I am facing a similar problem with my app. I KNOW it’s all my fault, but I’m not sure what tools are available to help debug it. Main problem seems to be that the logger dies fairly early in the shutdown process (I think?) so it’s hard to log shutdown of the app
In my case I’m absolutely sure its because of bad OTP structures. So I have 3 main problems (now mostly eliminated, but only through learning…)
Starting processes outside of OTP trees. Especially ones which aren’t listening for shutdown of the whole app. Often this means doing stuff like calling start_link of some other component in a genserver init() call.
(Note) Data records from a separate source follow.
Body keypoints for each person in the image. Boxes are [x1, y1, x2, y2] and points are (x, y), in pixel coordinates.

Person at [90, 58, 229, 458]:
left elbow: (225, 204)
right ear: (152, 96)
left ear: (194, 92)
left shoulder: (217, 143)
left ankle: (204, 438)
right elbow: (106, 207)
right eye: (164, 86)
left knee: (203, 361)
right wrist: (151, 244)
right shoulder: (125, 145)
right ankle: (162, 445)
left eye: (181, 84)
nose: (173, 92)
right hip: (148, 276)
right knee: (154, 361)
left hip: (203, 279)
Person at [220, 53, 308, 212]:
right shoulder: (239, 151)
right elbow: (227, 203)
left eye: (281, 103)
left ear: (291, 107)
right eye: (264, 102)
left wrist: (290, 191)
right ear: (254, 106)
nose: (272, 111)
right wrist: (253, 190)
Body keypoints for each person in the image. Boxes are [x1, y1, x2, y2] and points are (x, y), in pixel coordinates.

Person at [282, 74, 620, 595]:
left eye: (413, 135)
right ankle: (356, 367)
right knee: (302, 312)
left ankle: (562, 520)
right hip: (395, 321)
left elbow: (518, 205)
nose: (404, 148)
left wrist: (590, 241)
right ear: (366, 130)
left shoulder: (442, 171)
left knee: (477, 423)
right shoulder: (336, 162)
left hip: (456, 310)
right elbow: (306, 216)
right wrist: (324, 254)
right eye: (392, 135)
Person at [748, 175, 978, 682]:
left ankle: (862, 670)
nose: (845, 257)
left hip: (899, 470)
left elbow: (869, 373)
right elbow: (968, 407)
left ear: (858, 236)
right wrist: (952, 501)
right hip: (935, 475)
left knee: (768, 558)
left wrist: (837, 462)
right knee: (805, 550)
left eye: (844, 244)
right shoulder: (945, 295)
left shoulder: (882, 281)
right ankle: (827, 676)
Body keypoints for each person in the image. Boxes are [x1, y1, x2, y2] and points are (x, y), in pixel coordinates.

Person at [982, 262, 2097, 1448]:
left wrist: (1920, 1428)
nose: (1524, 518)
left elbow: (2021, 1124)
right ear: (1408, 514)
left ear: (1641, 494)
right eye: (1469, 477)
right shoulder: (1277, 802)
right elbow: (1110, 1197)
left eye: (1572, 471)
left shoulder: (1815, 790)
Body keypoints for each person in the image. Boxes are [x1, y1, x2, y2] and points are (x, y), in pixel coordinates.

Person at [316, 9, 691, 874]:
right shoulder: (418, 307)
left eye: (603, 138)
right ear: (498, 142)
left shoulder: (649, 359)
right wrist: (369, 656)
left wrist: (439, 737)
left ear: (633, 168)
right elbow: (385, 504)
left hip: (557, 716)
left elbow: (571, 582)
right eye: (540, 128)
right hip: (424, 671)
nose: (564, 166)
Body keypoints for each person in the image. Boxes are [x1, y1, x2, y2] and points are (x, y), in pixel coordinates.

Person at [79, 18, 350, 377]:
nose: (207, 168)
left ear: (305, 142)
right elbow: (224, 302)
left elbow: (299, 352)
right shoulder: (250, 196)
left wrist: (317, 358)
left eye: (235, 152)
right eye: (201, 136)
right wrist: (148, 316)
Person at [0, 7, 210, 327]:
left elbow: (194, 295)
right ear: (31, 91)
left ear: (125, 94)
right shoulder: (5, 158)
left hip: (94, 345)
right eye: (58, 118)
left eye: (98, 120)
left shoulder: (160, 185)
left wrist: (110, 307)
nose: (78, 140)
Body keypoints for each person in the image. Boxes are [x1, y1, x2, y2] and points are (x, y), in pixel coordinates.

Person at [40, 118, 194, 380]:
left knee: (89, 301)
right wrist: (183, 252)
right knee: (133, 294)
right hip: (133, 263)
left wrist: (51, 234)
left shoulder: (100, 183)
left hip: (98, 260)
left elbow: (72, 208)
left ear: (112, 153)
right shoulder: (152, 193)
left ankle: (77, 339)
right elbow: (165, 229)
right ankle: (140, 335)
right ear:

Seems innocent enough and then you store the sub process pid. Lots of docs even suggest to do it…
Trying to use home grown restarting of dead processes. eg see the above. start_link something and then build your own monitoring to restart it if it dies. Could be something like spawning an external process, etc. In my case I have Beam trying to kill my process and the other process restarting it madly. Clue is that CPU is very high at this point on the machine (as the restart spins in a loop)
Spawning external processes. Lots to go wrong here. In my case I needed sudo to start the process, but this left me unable to terminate the process as my chosen wrapper didn’t sudo the kill call. Solved this by granting caps to a process to sigkill non owned processes
I tried a few ideas to instrument shutdown to see what was going wrong but didn’t find this easy. The observer died before I could see the stuck processes. Intuition was enough to find the issue, but sure, build correct OTP systems and you don’t have a problem…
I just wanted to keep the hope alive here, for now, I had the chance to update my stack (sort of) I updated Elixir to 1.13.3 and Erlang to 22.214.171.124 (which could help but not really fix the issue) When I get approval to update the Systemd unit file and add libraries to change the type of service, I’ll let you guys know if the issue is that.